Imm8 = 00011001 = 0x19 = or as decimal

Rot = 14

**Pages 332 (condition) & 660 (operation)**

1. How are steps (ii) and (iii) related?

Step ii still has some decimal numbers, so step iii finishes the conversion to binary.

1. How are steps (iii) and (iv) related?

Step iv just gets rid of what each number means and translates to hexadecimal. It is what the computer actually receives and reads.

1. How are the two numbers in step (iv) related?

It is the binary and hexadecimal versions of the same number.

1. Give a short description (1 sentence or less) for each step.
   * 1. Step 1 sets up categories/format of what the instruction is doing.

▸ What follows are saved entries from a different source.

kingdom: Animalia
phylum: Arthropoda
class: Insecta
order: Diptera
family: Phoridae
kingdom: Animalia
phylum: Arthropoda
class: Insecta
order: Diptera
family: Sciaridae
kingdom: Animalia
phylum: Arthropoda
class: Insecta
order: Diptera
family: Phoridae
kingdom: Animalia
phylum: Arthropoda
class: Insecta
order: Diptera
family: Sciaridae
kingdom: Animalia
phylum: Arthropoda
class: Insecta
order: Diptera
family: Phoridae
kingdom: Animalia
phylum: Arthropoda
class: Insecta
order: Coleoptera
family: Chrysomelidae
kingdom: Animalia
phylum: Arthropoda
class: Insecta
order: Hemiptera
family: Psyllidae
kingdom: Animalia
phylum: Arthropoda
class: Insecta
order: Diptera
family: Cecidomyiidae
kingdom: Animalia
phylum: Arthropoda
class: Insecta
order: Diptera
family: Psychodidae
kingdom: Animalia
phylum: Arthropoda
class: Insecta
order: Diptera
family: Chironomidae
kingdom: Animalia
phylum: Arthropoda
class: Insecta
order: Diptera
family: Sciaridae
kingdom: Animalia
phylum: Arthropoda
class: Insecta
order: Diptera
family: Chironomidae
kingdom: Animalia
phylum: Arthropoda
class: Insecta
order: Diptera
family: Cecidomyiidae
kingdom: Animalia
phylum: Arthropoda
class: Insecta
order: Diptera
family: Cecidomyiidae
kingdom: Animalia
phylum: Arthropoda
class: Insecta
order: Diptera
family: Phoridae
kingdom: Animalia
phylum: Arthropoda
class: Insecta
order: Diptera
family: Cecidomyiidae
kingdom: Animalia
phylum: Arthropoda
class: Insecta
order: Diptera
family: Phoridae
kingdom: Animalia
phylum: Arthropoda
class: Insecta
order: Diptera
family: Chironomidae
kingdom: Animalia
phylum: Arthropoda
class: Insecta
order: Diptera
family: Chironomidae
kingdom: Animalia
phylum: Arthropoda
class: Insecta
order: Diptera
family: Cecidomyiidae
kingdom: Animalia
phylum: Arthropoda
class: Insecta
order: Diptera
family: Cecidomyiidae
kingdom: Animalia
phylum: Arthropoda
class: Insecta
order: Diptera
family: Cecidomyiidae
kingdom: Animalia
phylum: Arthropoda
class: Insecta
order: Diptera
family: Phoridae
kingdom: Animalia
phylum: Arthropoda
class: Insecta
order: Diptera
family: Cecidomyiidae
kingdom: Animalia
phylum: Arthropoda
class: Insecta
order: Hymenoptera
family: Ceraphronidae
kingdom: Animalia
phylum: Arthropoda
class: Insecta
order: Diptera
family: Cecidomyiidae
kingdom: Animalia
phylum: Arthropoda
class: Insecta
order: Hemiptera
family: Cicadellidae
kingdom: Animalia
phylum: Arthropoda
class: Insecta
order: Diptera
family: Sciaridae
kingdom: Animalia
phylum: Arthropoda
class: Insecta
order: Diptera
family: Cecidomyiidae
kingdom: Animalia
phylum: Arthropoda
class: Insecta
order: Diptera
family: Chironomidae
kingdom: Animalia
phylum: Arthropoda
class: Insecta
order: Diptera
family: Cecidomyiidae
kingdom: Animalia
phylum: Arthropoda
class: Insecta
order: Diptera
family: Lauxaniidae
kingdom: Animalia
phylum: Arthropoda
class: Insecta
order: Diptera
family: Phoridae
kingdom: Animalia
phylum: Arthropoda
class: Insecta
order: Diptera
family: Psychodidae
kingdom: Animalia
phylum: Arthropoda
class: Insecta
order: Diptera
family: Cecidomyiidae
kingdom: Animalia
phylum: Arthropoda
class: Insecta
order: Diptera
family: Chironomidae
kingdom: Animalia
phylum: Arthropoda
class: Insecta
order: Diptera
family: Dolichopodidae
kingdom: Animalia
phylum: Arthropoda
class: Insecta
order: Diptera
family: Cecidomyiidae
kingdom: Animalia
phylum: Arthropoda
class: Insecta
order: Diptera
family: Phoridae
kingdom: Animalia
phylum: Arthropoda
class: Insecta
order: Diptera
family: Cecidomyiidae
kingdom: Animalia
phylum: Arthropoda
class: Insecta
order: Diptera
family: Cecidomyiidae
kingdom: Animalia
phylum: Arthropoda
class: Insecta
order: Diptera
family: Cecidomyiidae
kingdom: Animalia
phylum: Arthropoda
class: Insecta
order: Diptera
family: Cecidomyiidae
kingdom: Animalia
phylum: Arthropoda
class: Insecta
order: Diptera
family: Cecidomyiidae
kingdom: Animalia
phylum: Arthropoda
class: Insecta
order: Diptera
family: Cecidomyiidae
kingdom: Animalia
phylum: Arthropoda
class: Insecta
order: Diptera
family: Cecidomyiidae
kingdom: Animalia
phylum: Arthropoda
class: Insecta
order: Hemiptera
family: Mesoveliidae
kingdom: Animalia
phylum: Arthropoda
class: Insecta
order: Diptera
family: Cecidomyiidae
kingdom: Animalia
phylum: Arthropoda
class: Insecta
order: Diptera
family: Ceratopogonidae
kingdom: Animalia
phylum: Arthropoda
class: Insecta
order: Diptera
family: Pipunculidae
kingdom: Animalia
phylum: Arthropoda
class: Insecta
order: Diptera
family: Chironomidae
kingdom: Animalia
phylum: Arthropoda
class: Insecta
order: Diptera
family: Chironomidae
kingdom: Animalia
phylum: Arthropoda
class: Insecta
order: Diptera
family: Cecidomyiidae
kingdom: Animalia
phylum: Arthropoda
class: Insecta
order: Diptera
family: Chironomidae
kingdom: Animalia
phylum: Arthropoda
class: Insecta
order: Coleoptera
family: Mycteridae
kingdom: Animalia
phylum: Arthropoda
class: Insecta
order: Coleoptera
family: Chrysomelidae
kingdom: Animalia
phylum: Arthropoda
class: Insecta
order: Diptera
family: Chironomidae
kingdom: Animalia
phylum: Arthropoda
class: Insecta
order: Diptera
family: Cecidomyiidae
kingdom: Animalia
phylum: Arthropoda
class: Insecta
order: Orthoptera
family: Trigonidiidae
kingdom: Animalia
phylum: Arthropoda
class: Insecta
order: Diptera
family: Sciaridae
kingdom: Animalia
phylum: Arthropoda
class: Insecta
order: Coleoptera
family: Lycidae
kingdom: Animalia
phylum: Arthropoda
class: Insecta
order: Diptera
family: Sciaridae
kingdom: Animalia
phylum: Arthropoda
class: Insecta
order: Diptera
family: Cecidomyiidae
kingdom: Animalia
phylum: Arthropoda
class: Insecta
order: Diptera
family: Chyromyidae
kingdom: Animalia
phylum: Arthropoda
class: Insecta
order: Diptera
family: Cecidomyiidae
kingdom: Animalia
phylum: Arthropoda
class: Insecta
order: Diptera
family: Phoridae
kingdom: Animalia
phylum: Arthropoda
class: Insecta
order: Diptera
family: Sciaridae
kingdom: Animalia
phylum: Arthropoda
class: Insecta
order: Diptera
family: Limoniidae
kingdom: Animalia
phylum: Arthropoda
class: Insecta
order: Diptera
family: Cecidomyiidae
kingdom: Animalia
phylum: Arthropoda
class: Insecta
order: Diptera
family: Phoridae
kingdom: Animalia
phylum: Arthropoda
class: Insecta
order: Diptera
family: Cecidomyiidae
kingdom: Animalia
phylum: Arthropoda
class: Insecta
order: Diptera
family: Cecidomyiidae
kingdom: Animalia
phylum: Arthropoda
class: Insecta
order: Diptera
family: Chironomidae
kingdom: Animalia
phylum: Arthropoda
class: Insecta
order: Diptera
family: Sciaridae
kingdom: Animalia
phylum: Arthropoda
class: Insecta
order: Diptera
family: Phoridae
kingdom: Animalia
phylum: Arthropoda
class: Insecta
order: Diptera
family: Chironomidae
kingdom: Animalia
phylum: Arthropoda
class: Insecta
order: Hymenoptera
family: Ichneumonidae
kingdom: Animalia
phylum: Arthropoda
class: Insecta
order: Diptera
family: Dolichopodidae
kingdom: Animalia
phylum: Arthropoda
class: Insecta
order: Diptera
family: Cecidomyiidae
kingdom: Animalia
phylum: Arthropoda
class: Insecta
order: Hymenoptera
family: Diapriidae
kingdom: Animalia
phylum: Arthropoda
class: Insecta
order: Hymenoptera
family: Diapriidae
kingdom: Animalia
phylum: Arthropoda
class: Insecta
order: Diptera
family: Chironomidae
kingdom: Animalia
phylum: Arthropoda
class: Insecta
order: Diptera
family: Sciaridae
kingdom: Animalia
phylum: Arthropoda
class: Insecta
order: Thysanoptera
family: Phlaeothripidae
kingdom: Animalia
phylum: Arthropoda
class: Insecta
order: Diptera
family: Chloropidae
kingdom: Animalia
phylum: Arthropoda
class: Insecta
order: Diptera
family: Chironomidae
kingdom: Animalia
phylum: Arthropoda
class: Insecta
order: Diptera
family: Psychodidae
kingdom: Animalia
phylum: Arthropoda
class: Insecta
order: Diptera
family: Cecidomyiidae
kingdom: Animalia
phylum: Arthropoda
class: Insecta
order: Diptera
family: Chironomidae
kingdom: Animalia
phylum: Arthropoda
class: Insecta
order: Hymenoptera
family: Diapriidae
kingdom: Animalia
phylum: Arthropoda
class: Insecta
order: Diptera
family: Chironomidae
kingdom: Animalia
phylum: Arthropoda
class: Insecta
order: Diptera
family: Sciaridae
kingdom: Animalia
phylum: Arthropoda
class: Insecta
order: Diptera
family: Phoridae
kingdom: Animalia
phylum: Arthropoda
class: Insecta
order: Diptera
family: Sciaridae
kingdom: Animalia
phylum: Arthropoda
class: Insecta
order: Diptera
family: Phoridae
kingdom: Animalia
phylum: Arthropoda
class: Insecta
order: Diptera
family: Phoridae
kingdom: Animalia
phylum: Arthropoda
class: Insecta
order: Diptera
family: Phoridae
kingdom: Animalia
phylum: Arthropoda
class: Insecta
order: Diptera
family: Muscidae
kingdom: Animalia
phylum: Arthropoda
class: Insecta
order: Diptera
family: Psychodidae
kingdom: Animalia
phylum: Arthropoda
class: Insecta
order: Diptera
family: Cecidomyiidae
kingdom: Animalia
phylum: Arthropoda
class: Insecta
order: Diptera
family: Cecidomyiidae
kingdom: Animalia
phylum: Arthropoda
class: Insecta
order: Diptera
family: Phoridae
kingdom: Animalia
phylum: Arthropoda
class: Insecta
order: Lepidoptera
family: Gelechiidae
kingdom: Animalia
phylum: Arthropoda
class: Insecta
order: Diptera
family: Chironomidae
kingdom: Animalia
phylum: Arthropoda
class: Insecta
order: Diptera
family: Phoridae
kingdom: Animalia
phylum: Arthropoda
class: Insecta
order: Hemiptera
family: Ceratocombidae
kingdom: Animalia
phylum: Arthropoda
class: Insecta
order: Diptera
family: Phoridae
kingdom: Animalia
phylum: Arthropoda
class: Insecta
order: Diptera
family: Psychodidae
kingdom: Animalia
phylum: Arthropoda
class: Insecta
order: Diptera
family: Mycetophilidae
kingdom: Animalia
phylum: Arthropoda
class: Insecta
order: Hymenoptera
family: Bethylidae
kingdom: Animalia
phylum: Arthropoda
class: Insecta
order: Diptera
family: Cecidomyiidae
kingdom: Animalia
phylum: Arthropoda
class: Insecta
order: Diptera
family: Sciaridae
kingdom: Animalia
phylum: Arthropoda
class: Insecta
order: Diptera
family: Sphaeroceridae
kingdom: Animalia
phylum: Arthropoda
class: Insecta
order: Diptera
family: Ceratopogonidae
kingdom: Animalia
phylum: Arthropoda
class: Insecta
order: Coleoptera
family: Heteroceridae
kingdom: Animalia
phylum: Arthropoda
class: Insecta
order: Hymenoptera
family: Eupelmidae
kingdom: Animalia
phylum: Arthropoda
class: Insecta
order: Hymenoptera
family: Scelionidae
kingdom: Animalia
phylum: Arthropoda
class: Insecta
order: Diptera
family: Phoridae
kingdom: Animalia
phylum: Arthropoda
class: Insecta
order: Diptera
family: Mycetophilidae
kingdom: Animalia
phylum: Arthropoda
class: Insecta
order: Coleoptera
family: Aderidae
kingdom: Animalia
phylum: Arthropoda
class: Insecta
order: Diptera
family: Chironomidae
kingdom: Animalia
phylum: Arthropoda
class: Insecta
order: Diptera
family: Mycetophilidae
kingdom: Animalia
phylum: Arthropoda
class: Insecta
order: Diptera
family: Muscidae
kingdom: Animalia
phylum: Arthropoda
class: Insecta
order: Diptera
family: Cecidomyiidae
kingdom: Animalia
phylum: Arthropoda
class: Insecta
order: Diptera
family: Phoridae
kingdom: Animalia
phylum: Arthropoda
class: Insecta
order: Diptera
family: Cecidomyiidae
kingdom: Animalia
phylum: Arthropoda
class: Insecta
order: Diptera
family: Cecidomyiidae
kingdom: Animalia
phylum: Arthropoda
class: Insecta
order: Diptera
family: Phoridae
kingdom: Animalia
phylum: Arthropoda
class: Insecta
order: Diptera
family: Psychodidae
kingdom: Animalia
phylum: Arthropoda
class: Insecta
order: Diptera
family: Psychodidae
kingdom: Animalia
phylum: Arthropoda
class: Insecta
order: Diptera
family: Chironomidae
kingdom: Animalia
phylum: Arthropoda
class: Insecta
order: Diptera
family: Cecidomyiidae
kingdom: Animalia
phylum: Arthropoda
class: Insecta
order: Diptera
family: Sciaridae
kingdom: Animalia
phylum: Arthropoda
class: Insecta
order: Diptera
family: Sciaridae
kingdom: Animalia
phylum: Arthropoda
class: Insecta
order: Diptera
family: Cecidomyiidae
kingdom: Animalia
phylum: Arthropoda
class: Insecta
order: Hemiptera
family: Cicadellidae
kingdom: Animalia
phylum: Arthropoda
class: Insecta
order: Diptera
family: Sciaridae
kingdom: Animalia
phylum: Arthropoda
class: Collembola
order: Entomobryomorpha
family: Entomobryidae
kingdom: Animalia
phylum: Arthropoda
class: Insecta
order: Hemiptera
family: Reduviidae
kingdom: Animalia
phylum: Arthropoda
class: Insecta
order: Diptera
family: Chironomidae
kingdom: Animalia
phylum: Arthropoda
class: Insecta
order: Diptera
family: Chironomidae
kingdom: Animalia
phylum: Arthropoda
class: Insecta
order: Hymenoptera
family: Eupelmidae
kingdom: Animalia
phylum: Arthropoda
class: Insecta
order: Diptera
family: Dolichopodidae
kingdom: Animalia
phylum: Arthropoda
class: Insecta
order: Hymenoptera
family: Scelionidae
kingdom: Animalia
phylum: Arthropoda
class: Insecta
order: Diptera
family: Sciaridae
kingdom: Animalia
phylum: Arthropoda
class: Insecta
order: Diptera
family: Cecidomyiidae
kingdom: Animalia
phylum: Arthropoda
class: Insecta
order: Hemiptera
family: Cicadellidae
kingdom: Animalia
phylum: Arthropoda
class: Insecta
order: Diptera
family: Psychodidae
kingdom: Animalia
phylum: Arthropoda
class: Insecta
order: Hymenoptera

* + 1. Step 2 fills in the categories of step 1 with numbers

* + 1. Step 3 converts all numbers to binary

* + 1. Step 4 removes the categories and puts all of the binary numbers in order. Also translates to hexadecimal.

# Read this!

Having an arbitrary mapping of instructions to binary numbers would be quite complex. What the computer architects did instead was quite intentional: they broke the instructions up into meaningful ***fields***, each specifying an attribute like an operand or the operation.

# Exercises

1. Translate the following instructions to machine code using the same steps as above.
   1. orreq R12, R1, R8

|  |  |  |  |  |  |  |  |  |
| --- | --- | --- | --- | --- | --- | --- | --- | --- |
| **cond** | **op** | **I / cmd / S** | **Rn** | **Rd** | **shamt5** | **sh** | **0** | **Rm** |
| 0000 | 00 | 011000 | 1 | 12 | 0 | 0 | 0 | 8 |
| 0000 | 00 | 0 1100 0 | 0001 | 1100 | 00000 | 00 | 0 | 1000 |

as binary: 0000 00 011000 0001 1100 00000 00 0 1000

as hexadecimal: 0x181C008

* 1. eor R7, R3, #25600

|  |  |  |  |  |  |  |
| --- | --- | --- | --- | --- | --- | --- |
| **cond** | **op** | **I / cmd / S** | **Rn** | **Rd** | **rot** | **imm8** |
| 1110 | 00 | 1 0001 0 | 3 | 7 | 11 | 0x1916 |
| 1110 | 00 | 100010 | 0011 | 0111 | 1011 | 00011001 |

000…0110010000000000

Shift right 10 = shift left 32 – 10 = 22 / 2 = 11

as binary: 1110 00 100010 0011 0111 1011 00011001

as hexadecimal: 0xE2237B19

# Extension Questions

1. The ARM instruction formats do not make full use of the 32 bits.
2. Give an example of a 32-bit code that is unused: that is, it does not correspond to any ARM instruction. Explain your answer.
3. Give an example of two 32-bit codes that are redundant: that is, they represent the *same* ARM instruction. By "same ARM instruction" we mean they both correspond to the same syntax. We **do not** mean two instructions with different syntax that achieve the same effect, such as

add R0, R1, #0

sub R0, R1, #0

1. Do you think having unused and redundant codes is a reasonable design choice for an instruction set architecture? Why? What is an alternative approach that would reduce waste? Can you think of disadvantages to that alternative?